▸ **Exercise aim**:
Reproduce the source text of every row below character for character, and leave the pictures out of the output.

BEGIN

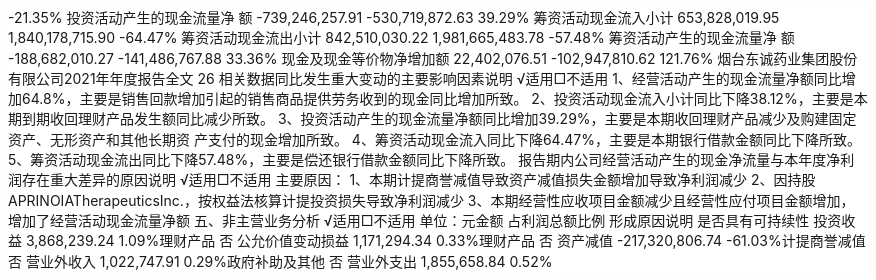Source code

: -21.35%
投资活动产生的现金流量净
额
-739,246,257.91
-530,719,872.63
39.29%
筹资活动现金流入小计
653,828,019.95
1,840,178,715.90
-64.47%
筹资活动现金流出小计
842,510,030.22
1,981,665,483.78
-57.48%
筹资活动产生的现金流量净
额
-188,682,010.27
-141,486,767.88
33.36%
现金及现金等价物净增加额
22,402,076.51
-102,947,810.62
121.76%
烟台东诚药业集团股份有限公司2021年年度报告全文
26
相关数据同比发生重大变动的主要影响因素说明
√适用□不适用
1、经营活动产生的现金流量净额同比增加64.8%，主要是销售回款增加引起的销售商品提供劳务收到的现金同比增加所致。
2、投资活动现金流入小计同比下降38.12%，主要是本期到期收回理财产品发生额同比减少所致。
3、投资活动产生的现金流量净额同比增加39.29%，主要是本期收回理财产品减少及购建固定资产、无形资产和其他长期资
产支付的现金增加所致。
4、筹资活动现金流入同比下降64.47%，主要是本期银行借款金额同比下降所致。
5、筹资活动现金流出同比下降57.48%，主要是偿还银行借款金额同比下降所致。
报告期内公司经营活动产生的现金净流量与本年度净利润存在重大差异的原因说明
√适用□不适用
主要原因：
1、本期计提商誉减值导致资产减值损失金额增加导致净利润减少
2、因持股APRINOIATherapeuticsInc.，按权益法核算计提投资损失导致净利润减少
3、本期经营性应收项目金额减少且经营性应付项目金额增加，增加了经营活动现金流量净额
五、非主营业务分析
√适用□不适用
单位：元金额
占利润总额比例
形成原因说明
是否具有可持续性
投资收益
3,868,239.24
1.09%理财产品
否
公允价值变动损益
1,171,294.34
0.33%理财产品
否
资产减值
-217,320,806.74
-61.03%计提商誉减值
否
营业外收入
1,022,747.91
0.29%政府补助及其他
否
营业外支出
1,855,658.84
0.52%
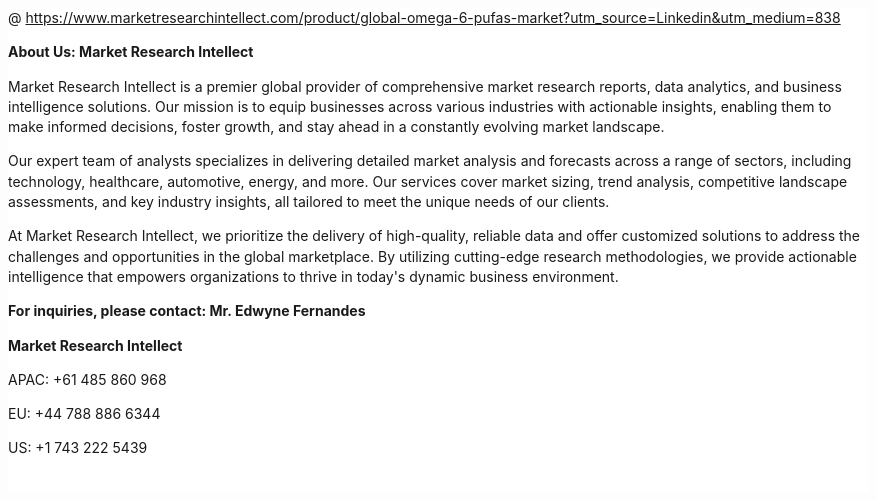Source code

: @</strong>&nbsp;<a href="https://www.marketresearchintellect.com/product/global-omega-6-pufas-market?utm_source=Linkedin&utm_medium=838">https://www.marketresearchintellect.com/product/global-omega-6-pufas-market?utm_source=Linkedin&utm_medium=838</a></span></p><p><strong>About Us: Market Research Intellect</strong></p><p>Market Research Intellect is a premier global provider of comprehensive market research reports, data analytics, and business intelligence solutions. Our mission is to equip businesses across various industries with actionable insights, enabling them to make informed decisions, foster growth, and stay ahead in a constantly evolving market landscape.</p><p>Our expert team of analysts specializes in delivering detailed market analysis and forecasts across a range of sectors, including technology, healthcare, automotive, energy, and more. Our services cover market sizing, trend analysis, competitive landscape assessments, and key industry insights, all tailored to meet the unique needs of our clients.</p><p>At Market Research Intellect, we prioritize the delivery of high-quality, reliable data and offer customized solutions to address the challenges and opportunities in the global marketplace. By utilizing cutting-edge research methodologies, we provide actionable intelligence that empowers organizations to thrive in today's dynamic business environment.</p><p><strong>For inquiries, please contact: Mr. Edwyne Fernandes</strong></p><p><strong>Market Research Intellect</strong></p><p>APAC: +61 485 860 968</p><p>EU: +44 788 886 6344</p><p>US: +1 743 222 5439</p></div><div class="article-main__content" data-test-id="publishing-text-block">&nbsp;</div>
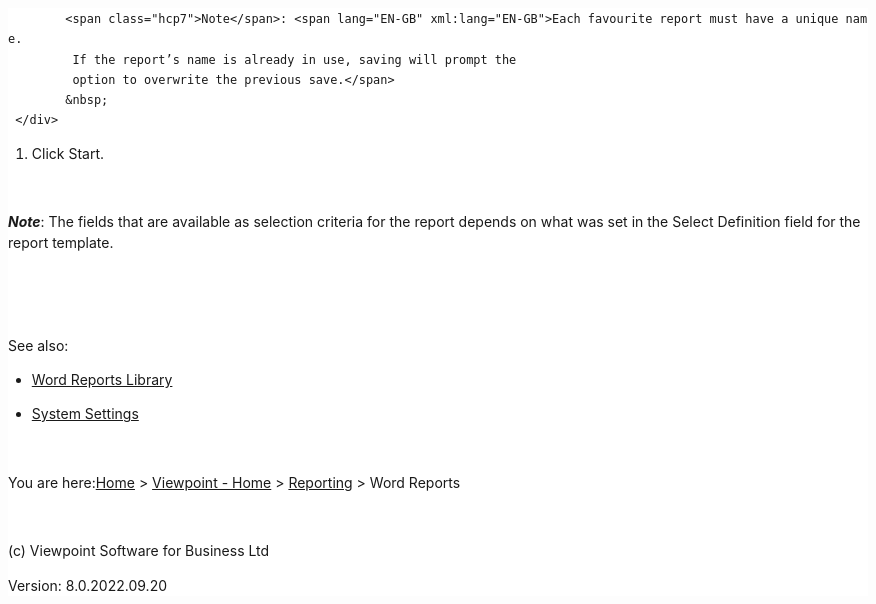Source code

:    		<span class="hcp7">Note</span>: <span lang="EN-GB" xml:lang="EN-GB">Each favourite report must have a unique name. 
    		 If the report’s name is already in use, saving will prompt the 
    		 option to overwrite the previous save.</span>
    		&nbsp;
     </div>

	

1. Click Start.

&nbsp;

<span style="font-weight: bold; font-style: italic;">Note</span>: The 
 fields that are available as selection criteria for the report depends 
 on what was set in the Select Definition field for the report template.

&nbsp;

&nbsp;

See also:

	

- [Word Reports 
    	 Library](file:///c:/temp/0457b882-c844-4314-8878-ce1a9c2207bd/Configuration/Word_Reports_Library.htm)

	

- [System Settings](file:///c:/temp/0457b882-c844-4314-8878-ce1a9c2207bd/Configuration/System_Settings.htm)


 
&nbsp;

You are here:[Home](file:///c:/temp/0457b882-c844-4314-8878-ce1a9c2207bd/input/Copyright_Notice.htm) &gt; [Viewpoint - Home](file:///c:/temp/0457b882-c844-4314-8878-ce1a9c2207bd/input/Overview.htm) &gt; [Reporting](file:///c:/temp/0457b882-c844-4314-8878-ce1a9c2207bd/input/Reporting.htm) &gt; Word Reports
 
&nbsp;
 
(c) Viewpoint Software for 
 Business Ltd
 
Version: 8.0.2022.09.20




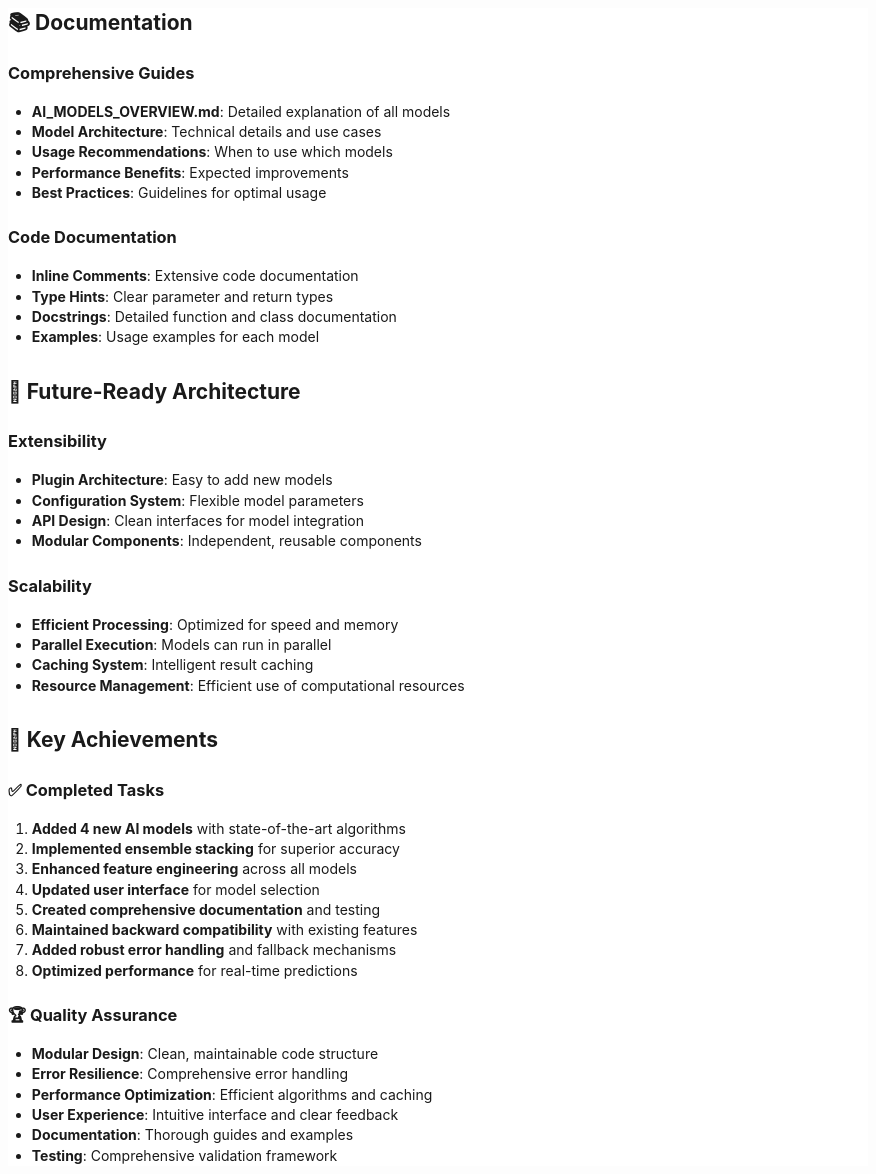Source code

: ## 📚 Documentation

### Comprehensive Guides
- **AI_MODELS_OVERVIEW.md**: Detailed explanation of all models
- **Model Architecture**: Technical details and use cases
- **Usage Recommendations**: When to use which models
- **Performance Benefits**: Expected improvements
- **Best Practices**: Guidelines for optimal usage

### Code Documentation
- **Inline Comments**: Extensive code documentation
- **Type Hints**: Clear parameter and return types
- **Docstrings**: Detailed function and class documentation
- **Examples**: Usage examples for each model

## 🔮 Future-Ready Architecture

### Extensibility
- **Plugin Architecture**: Easy to add new models
- **Configuration System**: Flexible model parameters
- **API Design**: Clean interfaces for model integration
- **Modular Components**: Independent, reusable components

### Scalability
- **Efficient Processing**: Optimized for speed and memory
- **Parallel Execution**: Models can run in parallel
- **Caching System**: Intelligent result caching
- **Resource Management**: Efficient use of computational resources

## 🎉 Key Achievements

### ✅ Completed Tasks
1. **Added 4 new AI models** with state-of-the-art algorithms
2. **Implemented ensemble stacking** for superior accuracy
3. **Enhanced feature engineering** across all models
4. **Updated user interface** for model selection
5. **Created comprehensive documentation** and testing
6. **Maintained backward compatibility** with existing features
7. **Added robust error handling** and fallback mechanisms
8. **Optimized performance** for real-time predictions

### 🏆 Quality Assurance
- **Modular Design**: Clean, maintainable code structure
- **Error Resilience**: Comprehensive error handling
- **Performance Optimization**: Efficient algorithms and caching
- **User Experience**: Intuitive interface and clear feedback
- **Documentation**: Thorough guides and examples
- **Testing**: Comprehensive validation framework
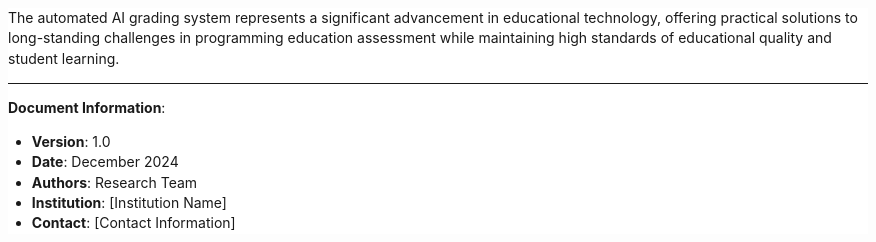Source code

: The automated AI grading system represents a significant advancement in educational technology, offering practical solutions to long-standing challenges in programming education assessment while maintaining high standards of educational quality and student learning.

---

**Document Information**:

- **Version**: 1.0
- **Date**: December 2024
- **Authors**: Research Team
- **Institution**: [Institution Name]
- **Contact**: [Contact Information]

END

▸ **Response box**:
Source code

: -21.35%
投资活动产生的现金流量净
额
-739,246,257.91
-530,719,872.63
39.29%
筹资活动现金流入小计
653,828,019.95
1,840,178,715.90
-64.47%
筹资活动现金流出小计
842,510,030.22
1,981,665,483.78
-57.48%
筹资活动产生的现金流量净
额
-188,682,010.27
-141,486,767.88
33.36%
现金及现金等价物净增加额
22,402,076.51
-102,947,810.62
121.76%
烟台东诚药业集团股份有限公司2021年年度报告全文
26
相关数据同比发生重大变动的主要影响因素说明
√适用□不适用
1、经营活动产生的现金流量净额同比增加64.8%，主要是销售回款增加引起的销售商品提供劳务收到的现金同比增加所致。
2、投资活动现金流入小计同比下降38.12%，主要是本期到期收回理财产品发生额同比减少所致。
3、投资活动产生的现金流量净额同比增加39.29%，主要是本期收回理财产品减少及购建固定资产、无形资产和其他长期资
产支付的现金增加所致。
4、筹资活动现金流入同比下降64.47%，主要是本期银行借款金额同比下降所致。
5、筹资活动现金流出同比下降57.48%，主要是偿还银行借款金额同比下降所致。
报告期内公司经营活动产生的现金净流量与本年度净利润存在重大差异的原因说明
√适用□不适用
主要原因：
1、本期计提商誉减值导致资产减值损失金额增加导致净利润减少
2、因持股APRINOIATherapeuticsInc.，按权益法核算计提投资损失导致净利润减少
3、本期经营性应收项目金额减少且经营性应付项目金额增加，增加了经营活动现金流量净额
五、非主营业务分析
√适用□不适用
单位：元金额
占利润总额比例
形成原因说明
是否具有可持续性
投资收益
3,868,239.24
1.09%理财产品
否
公允价值变动损益
1,171,294.34
0.33%理财产品
否
资产减值
-217,320,806.74
-61.03%计提商誉减值
否
营业外收入
1,022,747.91
0.29%政府补助及其他
否
营业外支出
1,855,658.84
0.52%
Source code

: @</strong>&nbsp;<a href="https://www.marketresearchintellect.com/product/global-omega-6-pufas-market?utm_source=Linkedin&utm_medium=838">https://www.marketresearchintellect.com/product/global-omega-6-pufas-market?utm_source=Linkedin&utm_medium=838</a></span></p><p><strong>About Us: Market Research Intellect</strong></p><p>Market Research Intellect is a premier global provider of comprehensive market research reports, data analytics, and business intelligence solutions. Our mission is to equip businesses across various industries with actionable insights, enabling them to make informed decisions, foster growth, and stay ahead in a constantly evolving market landscape.</p><p>Our expert team of analysts specializes in delivering detailed market analysis and forecasts across a range of sectors, including technology, healthcare, automotive, energy, and more. Our services cover market sizing, trend analysis, competitive landscape assessments, and key industry insights, all tailored to meet the unique needs of our clients.</p><p>At Market Research Intellect, we prioritize the delivery of high-quality, reliable data and offer customized solutions to address the challenges and opportunities in the global marketplace. By utilizing cutting-edge research methodologies, we provide actionable intelligence that empowers organizations to thrive in today's dynamic business environment.</p><p><strong>For inquiries, please contact: Mr. Edwyne Fernandes</strong></p><p><strong>Market Research Intellect</strong></p><p>APAC: +61 485 860 968</p><p>EU: +44 788 886 6344</p><p>US: +1 743 222 5439</p></div><div class="article-main__content" data-test-id="publishing-text-block">&nbsp;</div>
Source code

:    		<span class="hcp7">Note</span>: <span lang="EN-GB" xml:lang="EN-GB">Each favourite report must have a unique name. 
    		 If the report’s name is already in use, saving will prompt the 
    		 option to overwrite the previous save.</span>
    		&nbsp;
     </div>

	

1. Click Start.

&nbsp;

<span style="font-weight: bold; font-style: italic;">Note</span>: The 
 fields that are available as selection criteria for the report depends 
 on what was set in the Select Definition field for the report template.

&nbsp;

&nbsp;

See also:

	

- [Word Reports 
    	 Library](file:///c:/temp/0457b882-c844-4314-8878-ce1a9c2207bd/Configuration/Word_Reports_Library.htm)

	

- [System Settings](file:///c:/temp/0457b882-c844-4314-8878-ce1a9c2207bd/Configuration/System_Settings.htm)


 
&nbsp;

You are here:[Home](file:///c:/temp/0457b882-c844-4314-8878-ce1a9c2207bd/input/Copyright_Notice.htm) &gt; [Viewpoint - Home](file:///c:/temp/0457b882-c844-4314-8878-ce1a9c2207bd/input/Overview.htm) &gt; [Reporting](file:///c:/temp/0457b882-c844-4314-8878-ce1a9c2207bd/input/Reporting.htm) &gt; Word Reports
 
&nbsp;
 
(c) Viewpoint Software for 
 Business Ltd
 
Version: 8.0.2022.09.20




Source code

: ## 📚 Documentation

### Comprehensive Guides
- **AI_MODELS_OVERVIEW.md**: Detailed explanation of all models
- **Model Architecture**: Technical details and use cases
- **Usage Recommendations**: When to use which models
- **Performance Benefits**: Expected improvements
- **Best Practices**: Guidelines for optimal usage

### Code Documentation
- **Inline Comments**: Extensive code documentation
- **Type Hints**: Clear parameter and return types
- **Docstrings**: Detailed function and class documentation
- **Examples**: Usage examples for each model

## 🔮 Future-Ready Architecture

### Extensibility
- **Plugin Architecture**: Easy to add new models
- **Configuration System**: Flexible model parameters
- **API Design**: Clean interfaces for model integration
- **Modular Components**: Independent, reusable components

### Scalability
- **Efficient Processing**: Optimized for speed and memory
- **Parallel Execution**: Models can run in parallel
- **Caching System**: Intelligent result caching
- **Resource Management**: Efficient use of computational resources

## 🎉 Key Achievements

### ✅ Completed Tasks
1. **Added 4 new AI models** with state-of-the-art algorithms
2. **Implemented ensemble stacking** for superior accuracy
3. **Enhanced feature engineering** across all models
4. **Updated user interface** for model selection
5. **Created comprehensive documentation** and testing
6. **Maintained backward compatibility** with existing features
7. **Added robust error handling** and fallback mechanisms
8. **Optimized performance** for real-time predictions

### 🏆 Quality Assurance
- **Modular Design**: Clean, maintainable code structure
- **Error Resilience**: Comprehensive error handling
- **Performance Optimization**: Efficient algorithms and caching
- **User Experience**: Intuitive interface and clear feedback
- **Documentation**: Thorough guides and examples
- **Testing**: Comprehensive validation framework
Source code

: The automated AI grading system represents a significant advancement in educational technology, offering practical solutions to long-standing challenges in programming education assessment while maintaining high standards of educational quality and student learning.

---

**Document Information**:

- **Version**: 1.0
- **Date**: December 2024
- **Authors**: Research Team
- **Institution**: [Institution Name]
- **Contact**: [Contact Information]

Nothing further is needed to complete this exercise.